Sunday, March 22, 2009

Musical Etiquette: Dinner Music

Dear Musical Etiquette:

Recently I was invited to a semi-formal dinner party by a co-worker. Everything went off without a hitch but the music he played was too loud and abrasive. How do I let him know that it wasn't appropriate? What kind of music should I recommend?

Signed, XXXXXX

Critiquing a host's dinner music is a delicate situation. Often times your host has put a considerable amount of time into the selection of music for the evening. As we know all too well, the correct music is as important a part of the atmosphere as the place setting, the lighting and the food itself. If you find that your dinner host has selected music that does not fit the atmosphere of the party, and you know your host quite well, then it is best to mention it discretely when the opportunity arises. In the case of an unfamiliar host or a formal dinner party, the thank-you note is considered the polite way of voicing your concerns.

A well written thank-you note can do wonders for your social standing. There are a few things to keep in mind. You are a guest, so it is upon you to thank your host for their time and effort. It is also upon you to not waste their time. A thank-you not should be short without being terse and as formal as the situation demands.
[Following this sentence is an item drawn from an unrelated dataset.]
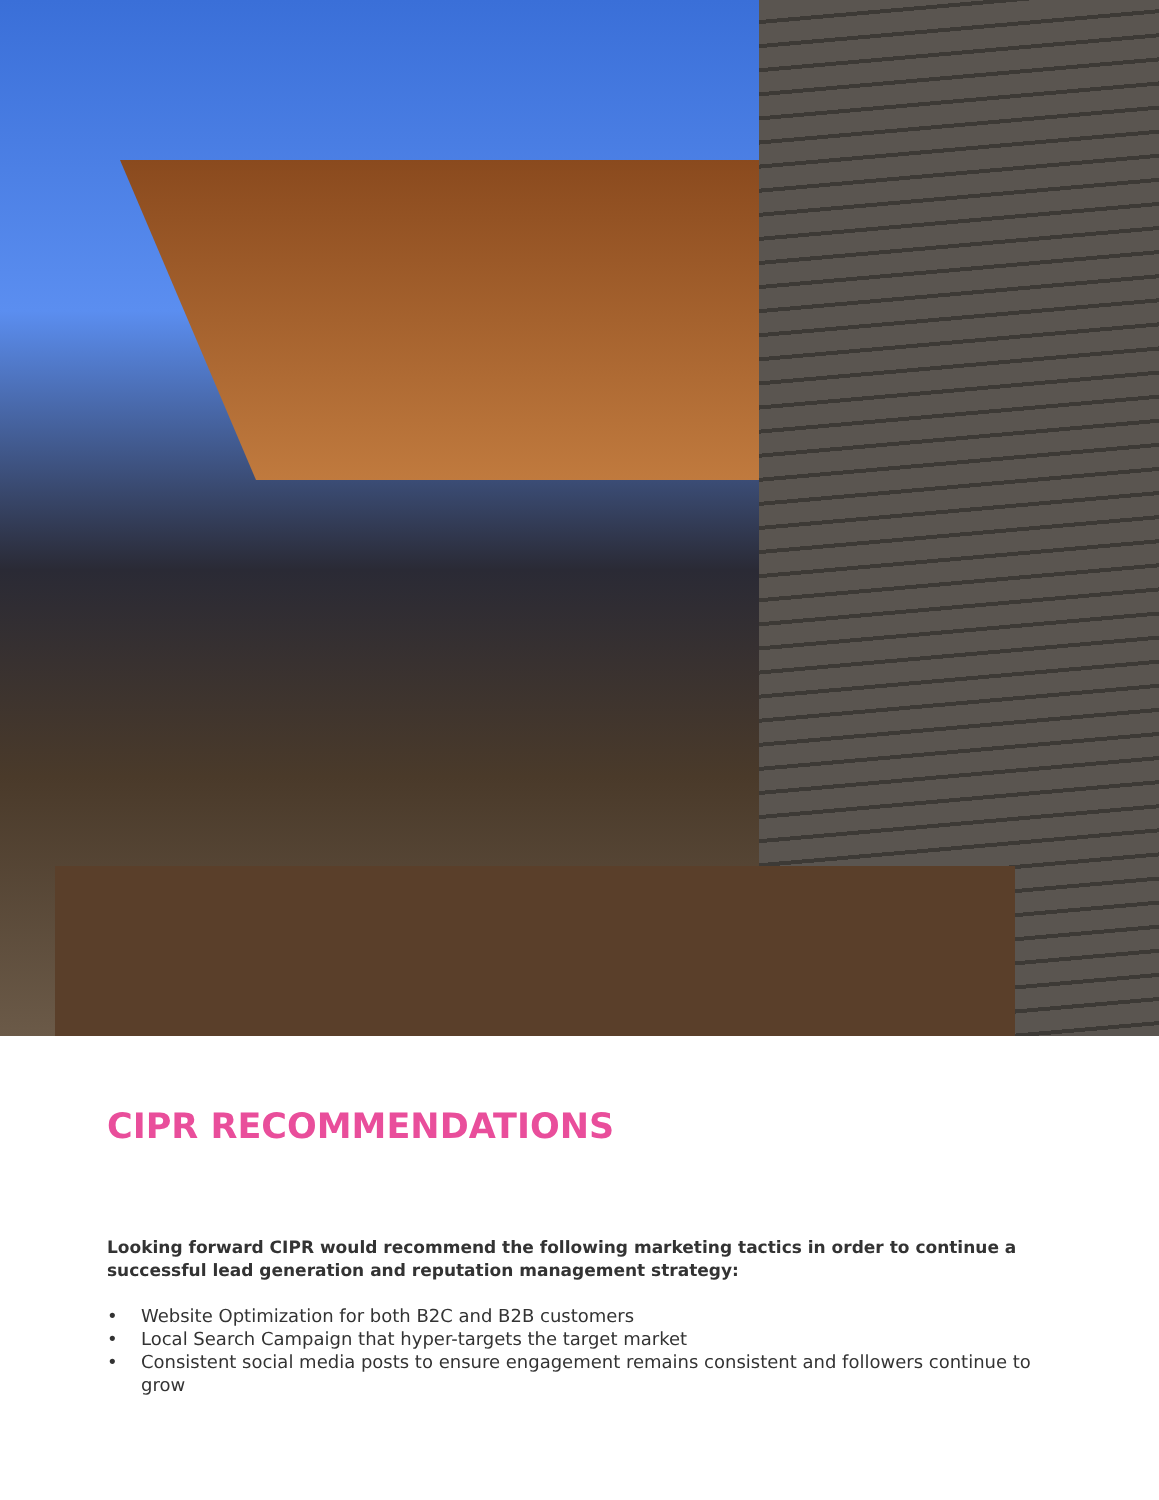CIPR RECOMMENDATIONS
Looking forward CIPR would recommend the following marketing tactics in order to continue a successful lead generation and reputation management strategy:
• Website Optimization for both B2C and B2B customers
• Local Search Campaign that hyper-targets the target market
• Consistent social media posts to ensure engagement remains consistent and followers continue to grow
Any criticisms of the party should be mild and couched in pleasantries. I have included a letter from a recent dinner with an acquaintance to guide your hand should the demand arise.


I'd first like to extend my thanks to you and your wife for inviting me to your dinner party last weekend. Rarely am i presented with such excellent company and stellar food at the same time. The orange glaze on the duck made every sense I posses dance with such fervor that I find myself reliving the experience over and over in my mind even now. The ethereal beauty of the table setting and your lovely abode likewise remain etched forevermore in my mind. Bravo to you and yours good sir, Bravo indeed.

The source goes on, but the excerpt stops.